Copy the text of all the material below word for word, and leave the pictures out of your answer.
┌────────
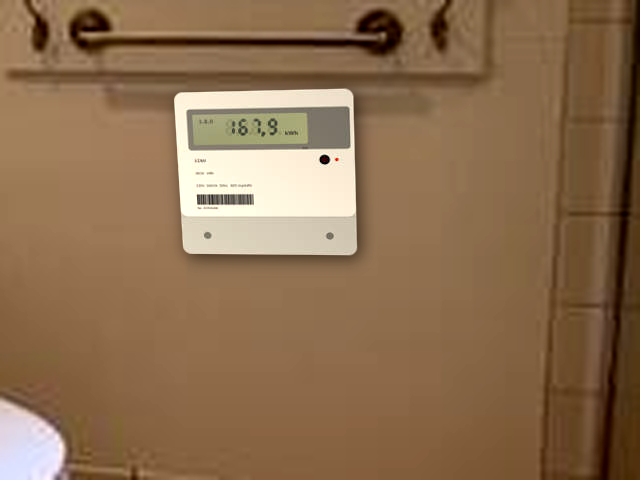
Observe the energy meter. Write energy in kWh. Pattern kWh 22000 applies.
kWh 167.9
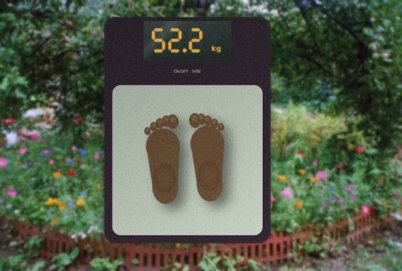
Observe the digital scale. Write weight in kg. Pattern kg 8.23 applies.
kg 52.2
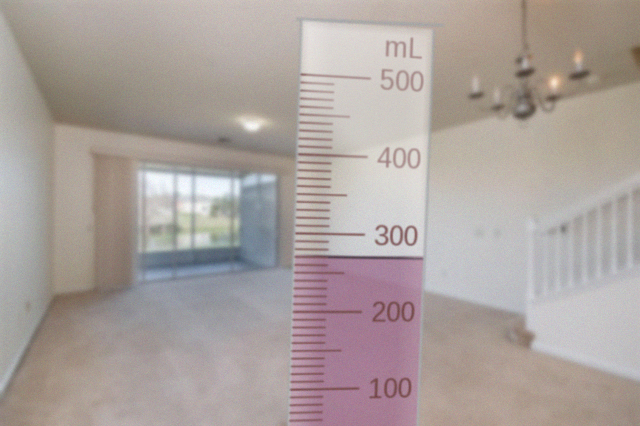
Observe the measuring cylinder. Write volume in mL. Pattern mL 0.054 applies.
└────────
Answer below:
Observe the energy meter. Write energy in kWh. Pattern kWh 22000 applies.
kWh 167.9
Observe the digital scale. Write weight in kg. Pattern kg 8.23 applies.
kg 52.2
Observe the measuring cylinder. Write volume in mL. Pattern mL 0.054 applies.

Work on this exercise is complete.